Supercharging allografts with mesenchymal stem cells in the operating room during hip revision

Bone marrow derived mesenchymal stem cells (BM-MSCs) have been proposed to improve allografts used during hip revision. However, no study has reported the number of MSCs that could be associated with the allograft and the best technique to load MSCs in allografts. The optimal loading technique should combine methods to increase the initial cell density and create an appropriate environment to accelerate the efficiency of the cell-allograft constructs into clinically applicable grafts. We designed a study to evaluate the number of MSCs in an autograft femoral head considered as the gold standard and to determine the best operating room procedure for loading in allograft with MSCs to approach the same number as in an autograft femoral head. Therefore this study explored a potential of charging whole femoral head allografts with autologous MSCs from iliac crest aspirate for hip revision procedures.

First, the study evaluated the total number of mesenchymal stem cells (MSCs) in 1 cc of an average autograft femoral head; this number then serves as a target for loading allografts, in order to achieve the same density of MSCs. For the loading technique itself, several questions were asked and hence several options were investigated. For example, is it better to load the whole allograft or break it up into several fragments? Which way of injecting works best for the whole femoral head allograft (through cartilage or femoral neck)? How concentrated (in terms of MSCs) should the injected iliac crest marrow be? Bone marrow for injection in allografts was obtained from residual marrow from patients undergoing surgical procedures with concentrated bone marrow. With this bone marrow (with and without concentration) we tested different techniques (injection and soaking) to load stem cells in allografts of different sizes: bulk allografts, pieces or blocks (8 or 1 cm³ blocks) and morselized fragments (from 125 to 8 mm³) or particules (1 mm³). We also evaluated the release of MSCs from fragments of autografts and allografts loaded with MSCs in cultured medium.

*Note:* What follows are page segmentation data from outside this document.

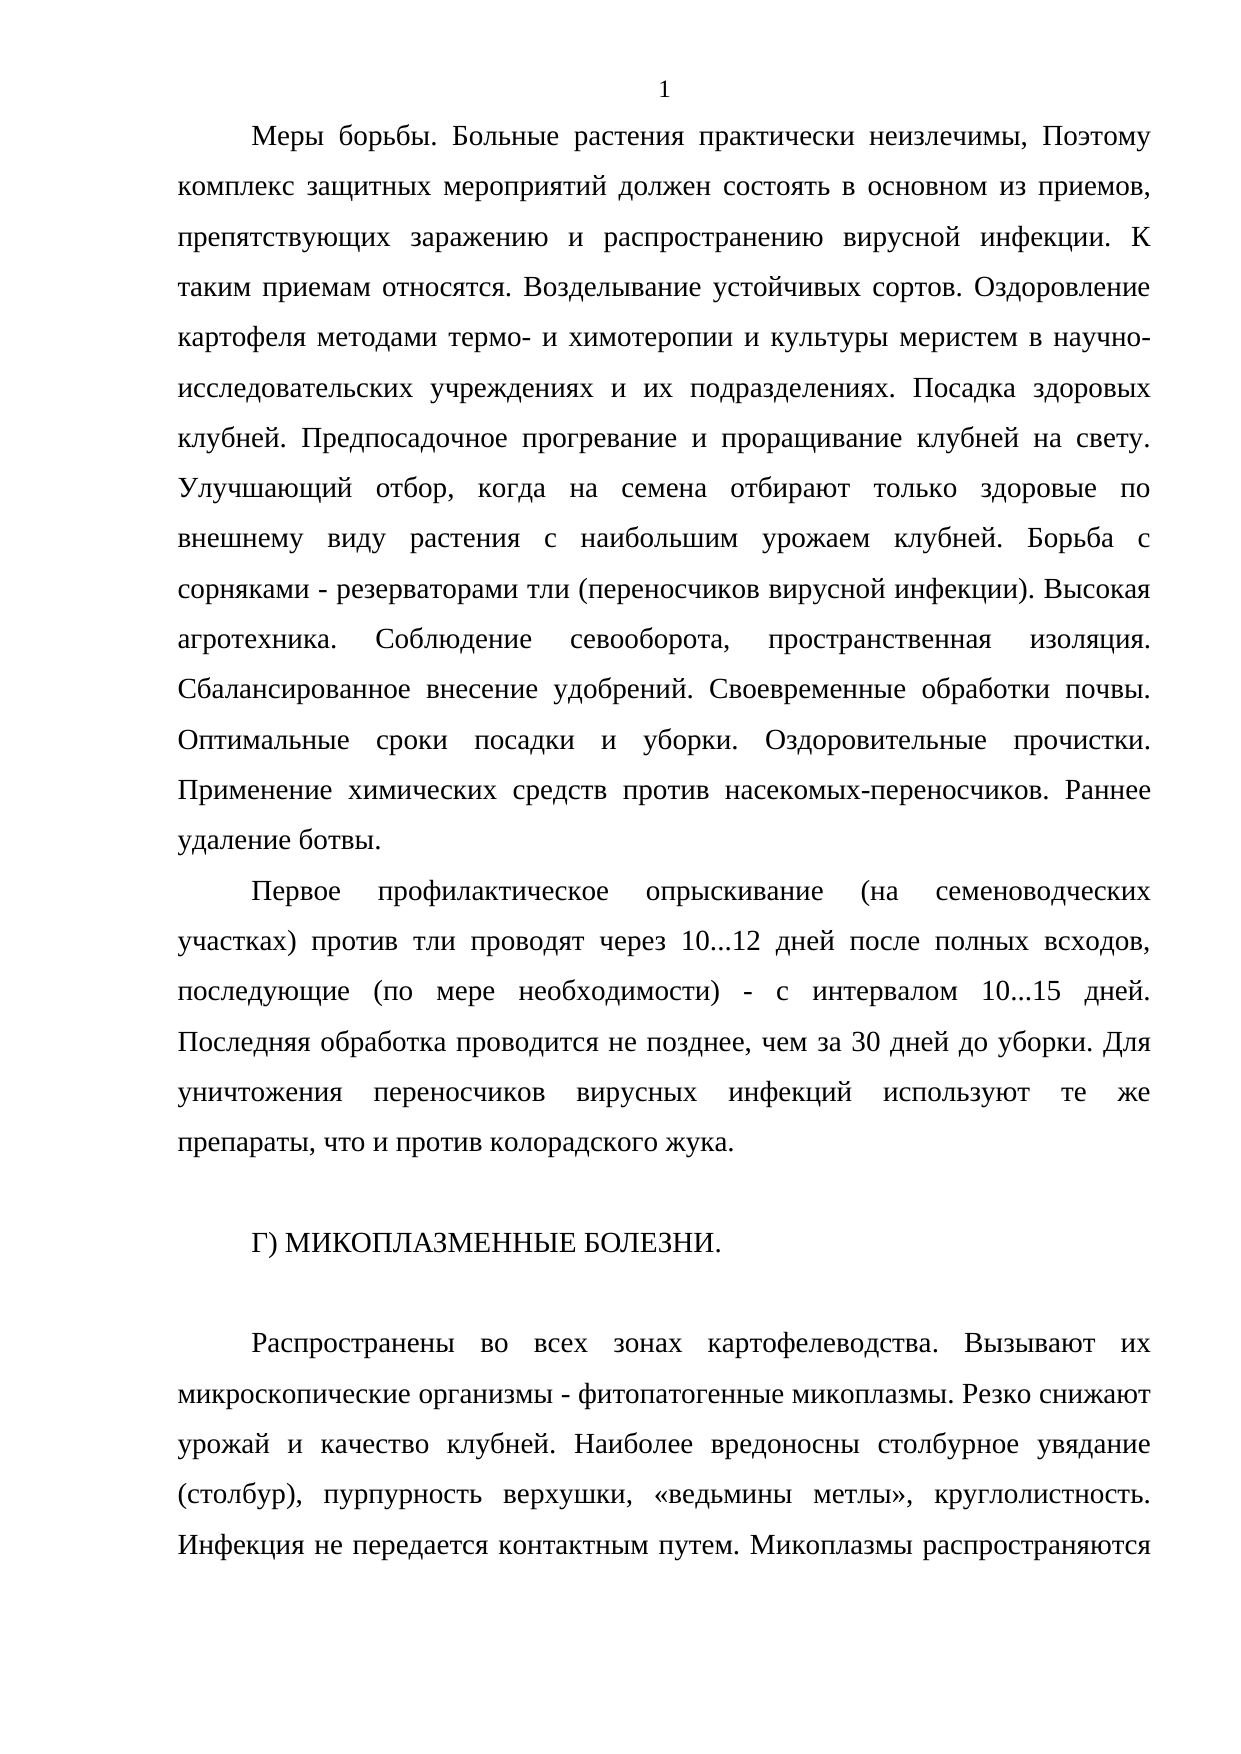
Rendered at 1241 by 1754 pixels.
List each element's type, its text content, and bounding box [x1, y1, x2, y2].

text Меры борьбы. Больные растения практически неизлечимы, Поэтому комплекс защитных мероприятий должен состоять в основном из приемов, препятствующих заражению и распространению вирусной инфекции. К таким приемам относятся. Возделывание устойчивых сортов. Оздоровление картофеля методами термо- и химотеропии и культуры меристем в научно-исследовательских учреждениях и их подразделениях. Посадка здоровых клубней. Предпосадочное прогревание и проращивание клубней на свету. Улучшающий отбор, когда на семена отбирают только здоровые по внешнему виду растения с наибольшим урожаем клубней. Борьба с сорняками - резерваторами тли (переносчиков вирусной инфекции). Высокая агротехника. Соблюдение севооборота, пространственная изоляция. Сбалансированное внесение удобрений. Своевременные обработки почвы. Оптимальные сроки посадки и уборки. Оздоровительные прочистки. Применение химических средств против насекомых-переносчиков. Раннее удаление ботвы. [177, 118, 1152, 856]
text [177, 1326, 1152, 1560]
subtitle Г) МИКОПЛАЗМЕННЫЕ БОЛЕЗНИ. [177, 1225, 1152, 1258]
text Первое профилактическое опрыскивание (на семеноводческих участках) против тли проводят через 10...12 дней после полных всходов, последующие (по мере необходимости) - с интервалом 10...15 дней. Последняя обработка проводится не позднее, чем за 30 дней до уборки. Для уничтожения переносчиков вирусных инфекций используют те же препараты, что и против колорадского жука. [177, 873, 1152, 1158]
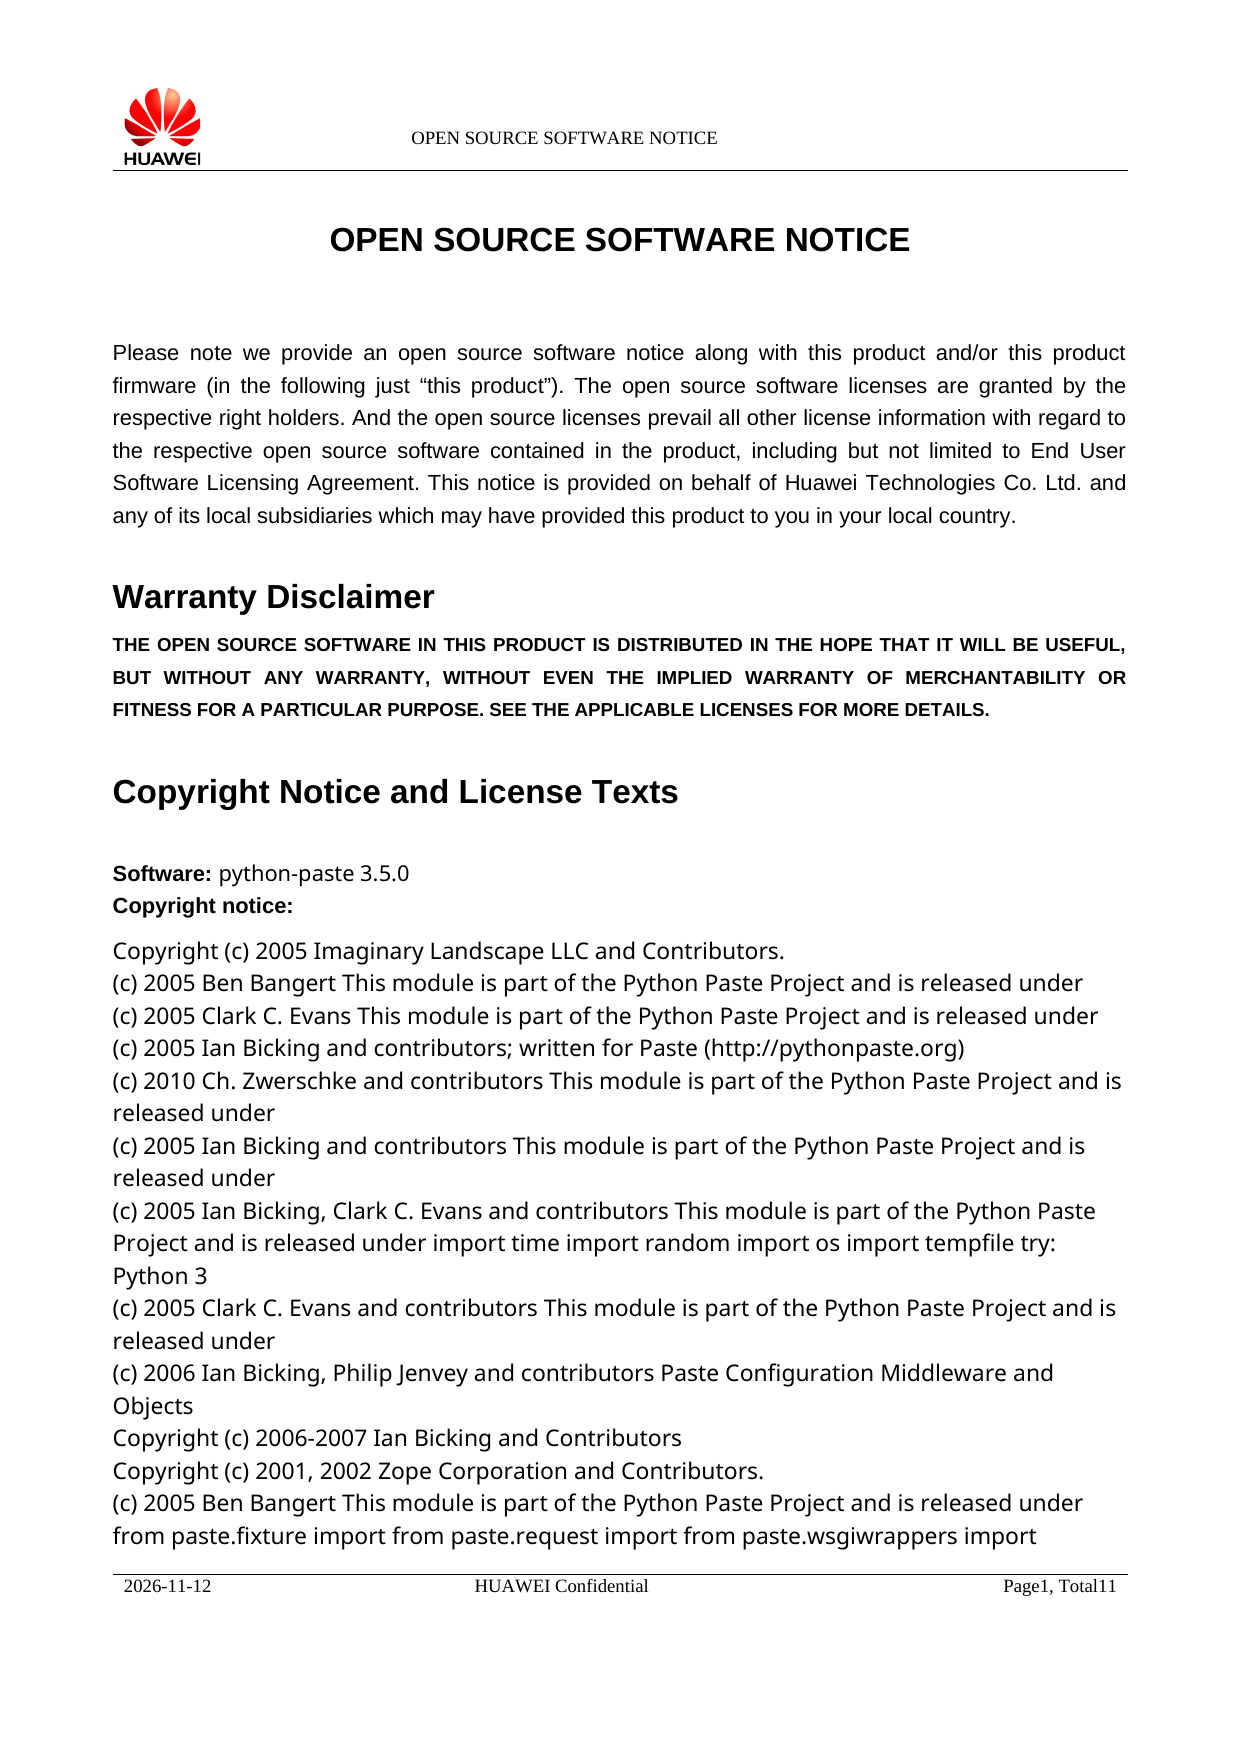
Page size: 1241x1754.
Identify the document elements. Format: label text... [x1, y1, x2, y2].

text Please note we provide an open source software notice along with this product and/or this product firmware (in the following just “this product”). The open source software licenses are granted by the respective right holders. And the open source licenses prevail all other license information with regard to the respective open source software contained in the product, including but not limited to End User Software Licensing Agreement. This notice is provided on behalf of Huawei Technologies Co. Ltd. and any of its local subsidiaries which may have provided this product to you in your local country. [112, 336, 1128, 531]
title Software: python-paste 3.5.0 [112, 856, 1128, 889]
picture [124, 88, 201, 165]
text The open source software in this product is distributed in the hope that it will be useful, but WITHOUT ANY WARRANTY, without even the implied warranty of MERCHANTABILITY or FITNESS FOR A PARTICULAR PURPOSE. See the applicable licenses for more details. [112, 629, 1128, 726]
text Warranty Disclaimer [112, 564, 1128, 629]
text Copyright notice: [112, 889, 1128, 921]
text Copyright Notice and License Texts [112, 759, 1128, 824]
text OPEN SOURCE SOFTWARE NOTICE [112, 206, 1128, 271]
text Copyright (c) 2005 Imaginary Landscape LLC and Contributors. (c) 2005 Ben Bangert This module is part of the Python Paste Project and is released under (c) 2005 Clark C. Evans This module is part of the Python Paste Project and is released under (c) 2005 Ian Bicking and contributors; written for Paste (http://pythonpaste.org) (c) 2010 Ch. Zwerschke and contributors This module is part of the Python Paste Project and is released under (c) 2005 Ian Bicking and contributors This module is part of the Python Paste Project and is released under (c) 2005 Ian Bicking, Clark C. Evans and contributors This module is part of the Python Paste Project and is released under import time import random import os import tempfile try: Python 3 (c) 2005 Clark C. Evans and contributors This module is part of the Python Paste Project and is released under (c) 2006 Ian Bicking, Philip Jenvey and contributors Paste Configuration Middleware and Objects Copyright (c) 2006-2007 Ian Bicking and Contributors Copyright (c) 2001, 2002 Zope Corporation and Contributors. (c) 2005 Ben Bangert This module is part of the Python Paste Project and is released under from paste.fixture import from paste.request import from paste.wsgiwrappers import WSGIRequest import six (c) 2005 Clark C. Evans and contributors [112, 934, 1128, 1551]
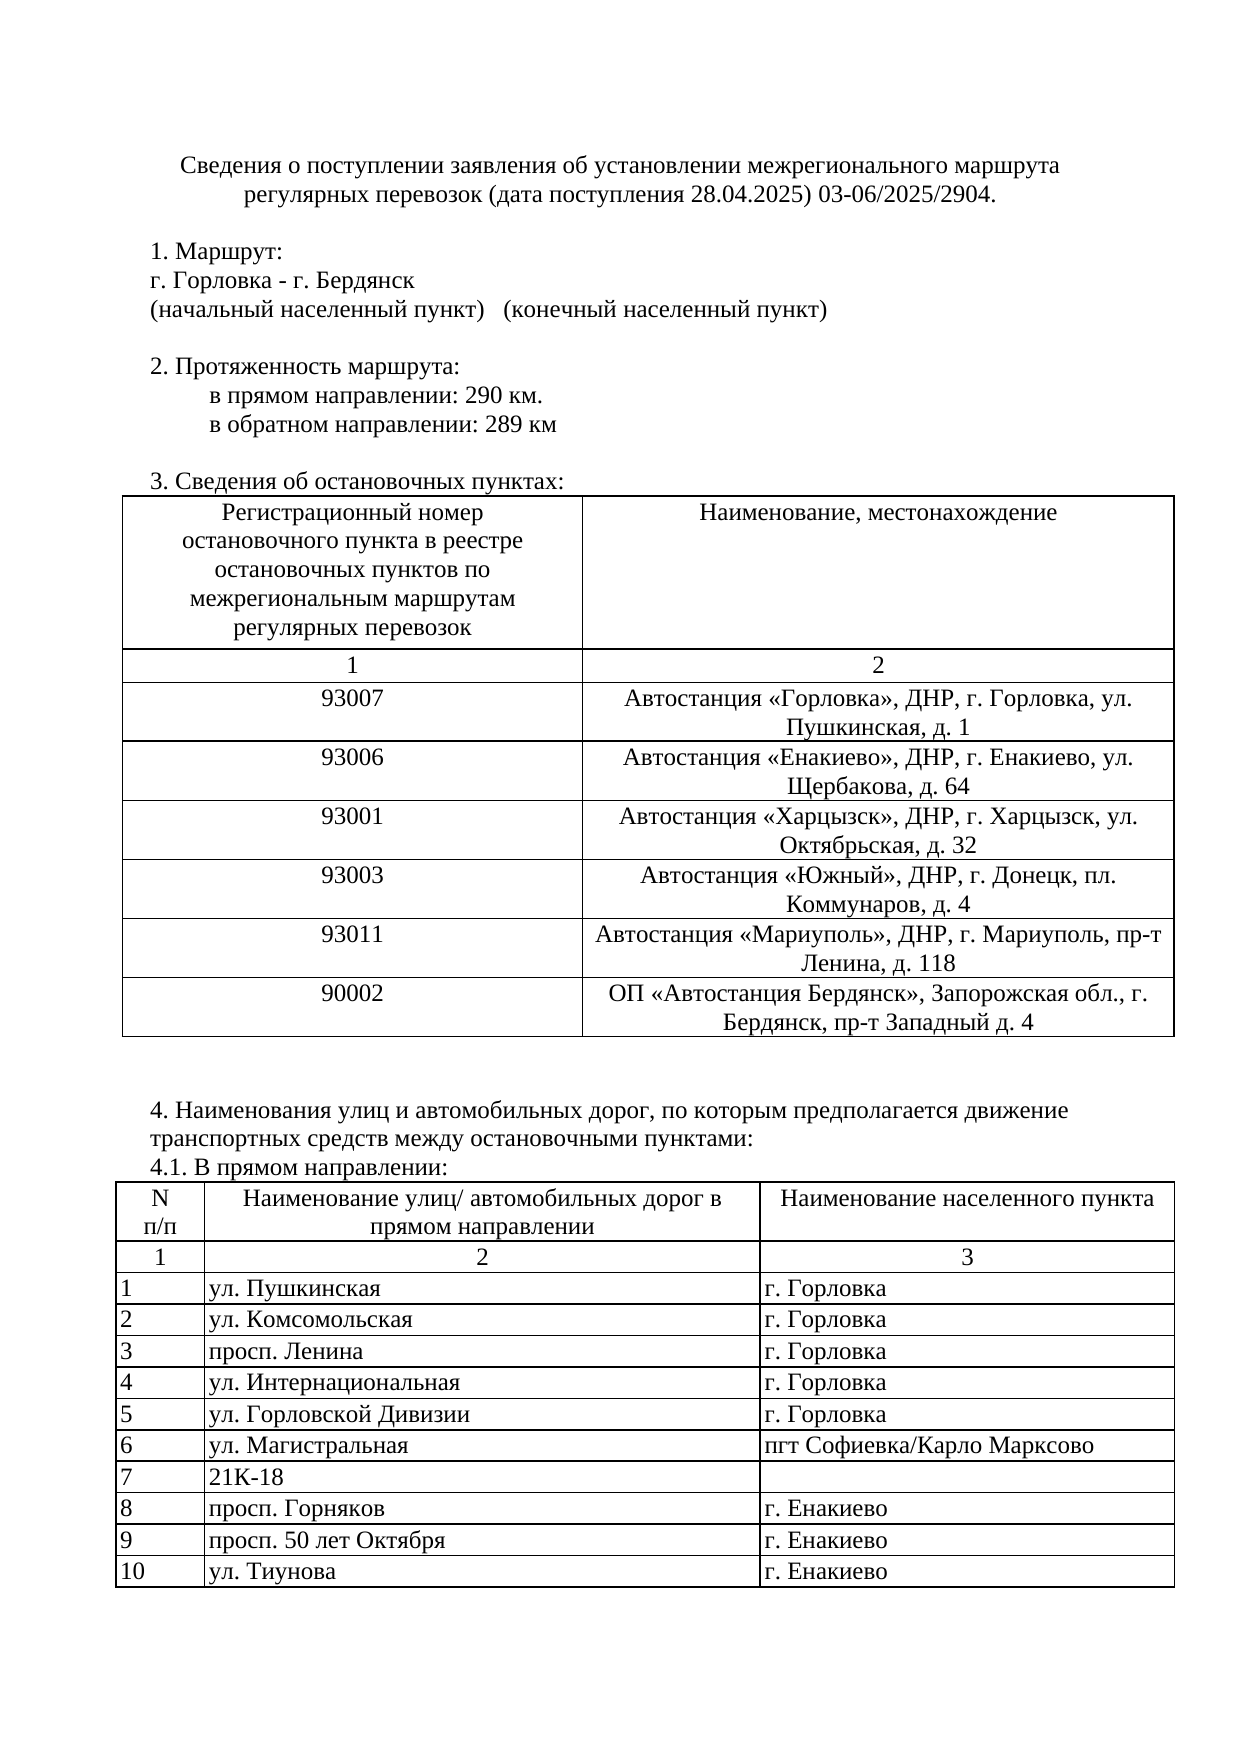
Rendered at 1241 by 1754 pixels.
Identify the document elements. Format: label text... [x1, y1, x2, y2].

table_cell 21К-18 [205, 1462, 759, 1492]
table_cell 1 [123, 650, 582, 681]
text в обратном направлении: 289 км [150, 409, 1090, 437]
table_cell Автостанция «Харцызск», ДНР, г. Харцызск, ул. Октябрьская, д. 32 [583, 801, 1173, 858]
table_cell 93007 [123, 683, 582, 740]
table_cell 2 [205, 1242, 759, 1272]
table_cell 93011 [123, 919, 582, 977]
table_cell 90002 [123, 978, 582, 1036]
table_cell ул. Горловской Дивизии [205, 1399, 759, 1429]
table_cell ОП «Автостанция Бердянск», Запорожская обл., г. Бердянск, пр-т Западный д. 4 [583, 978, 1173, 1036]
text (начальный населенный пункт) (конечный населенный пункт) [150, 294, 1090, 322]
text 2. Протяженность маршрута: [150, 351, 1090, 380]
table_cell 2 [583, 650, 1173, 681]
table_cell 93003 [123, 860, 582, 918]
table_cell просп. 50 лет Октября [205, 1525, 759, 1555]
table_cell г. Горловка [761, 1273, 1174, 1303]
table_cell г. Горловка [761, 1336, 1174, 1366]
table_header Наименование улиц/ автомобильных дорог в прямом направлении [205, 1183, 759, 1240]
table_cell 3 [117, 1336, 204, 1366]
table_cell 93006 [123, 742, 582, 799]
table_cell г. Горловка [761, 1305, 1174, 1334]
table_header Наименование населенного пункта [761, 1183, 1174, 1240]
table_cell г. Енакиево [761, 1525, 1174, 1555]
table_cell г. Енакиево [761, 1493, 1174, 1523]
table_cell 4 [117, 1368, 204, 1397]
table_cell 5 [117, 1399, 204, 1429]
text 4.1. В прямом направлении: [150, 1152, 1090, 1181]
text 1. Маршрут: [150, 236, 1090, 265]
table_cell 8 [117, 1493, 204, 1523]
table_cell г. Горловка [761, 1368, 1174, 1397]
table_header N п/п [117, 1183, 204, 1240]
table_cell 10 [117, 1556, 204, 1586]
table_cell г. Енакиево [761, 1556, 1174, 1586]
table_cell 6 [117, 1431, 204, 1460]
table_cell ул. Пушкинская [205, 1273, 759, 1303]
table_header Регистрационный номер остановочного пункта в реестре остановочных пунктов по межрегиональным маршрутам регулярных перевозок [123, 497, 582, 648]
table_cell Автостанция «Мариуполь», ДНР, г. Мариуполь, пр-т Ленина, д. 118 [583, 919, 1173, 977]
text 3. Сведения об остановочных пунктах: [150, 466, 1090, 495]
table_cell пгт Софиевка/Карло Марксово [761, 1431, 1174, 1460]
table_cell 7 [117, 1462, 204, 1492]
table_cell 2 [117, 1305, 204, 1334]
text 4. Наименования улиц и автомобильных дорог, по которым предполагается движение транспортных средств между остановочными пунктами: [150, 1095, 1090, 1152]
table_cell 1 [117, 1242, 204, 1272]
table_cell ул. Комсомольская [205, 1305, 759, 1334]
table_cell г. Горловка [761, 1399, 1174, 1429]
table_header Наименование, местонахождение [583, 497, 1173, 648]
table_cell 1 [117, 1273, 204, 1303]
table_cell просп. Горняков [205, 1493, 759, 1523]
text в прямом направлении: 290 км. [150, 380, 1090, 409]
table_cell Автостанция «Южный», ДНР, г. Донецк, пл. Коммунаров, д. 4 [583, 860, 1173, 918]
table_cell 3 [761, 1242, 1174, 1272]
text г. Горловка - г. Бердянск [150, 265, 1090, 294]
table_cell ул. Интернациональная [205, 1368, 759, 1397]
text Сведения о поступлении заявления об установлении межрегионального маршрута регулярных перевозок (дата поступления 28.04.2025) 03-06/2025/2904. [150, 150, 1090, 207]
table_cell ул. Тиунова [205, 1556, 759, 1586]
table_cell ул. Магистральная [205, 1431, 759, 1460]
table_cell просп. Ленина [205, 1336, 759, 1366]
table_cell 9 [117, 1525, 204, 1555]
table_cell [761, 1462, 1174, 1492]
table_cell Автостанция «Енакиево», ДНР, г. Енакиево, ул. Щербакова, д. 64 [583, 742, 1173, 799]
table_cell 93001 [123, 801, 582, 858]
table_cell Автостанция «Горловка», ДНР, г. Горловка, ул. Пушкинская, д. 1 [583, 683, 1173, 740]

The femoral head autografts contained a lower concentration of MSCs than the iliac crests of the same patient. However, in absence of concentration, with bone marrow aspirated from the iliac crest, we were not able to load in the femoral head allograft the same number of MSCs as the number present in an autograft. The loaded volume of bone marrow (and the corresponding number of MSCs) depended on the technique (injecting, soaking) as well as on the volume and shape of the allografts. The seeding efficiency of loading MSCs in allografts increased with the concentration of MSCs in the bone marrow. With concentrated bone marrow, supercharging the allograft with MSCs (as compared with an autograft) was possible in the operating room, and the number of MSCs supercharged in allografts was predictable.

The loaded volume of bone marrow depended on the technique (injecting, soaking) as well as on the volume and shape of the allografts. With concentrated bone marrow, the allograft could be charged with a similar or higher number of MSCs than the number present in a femoral head autograft.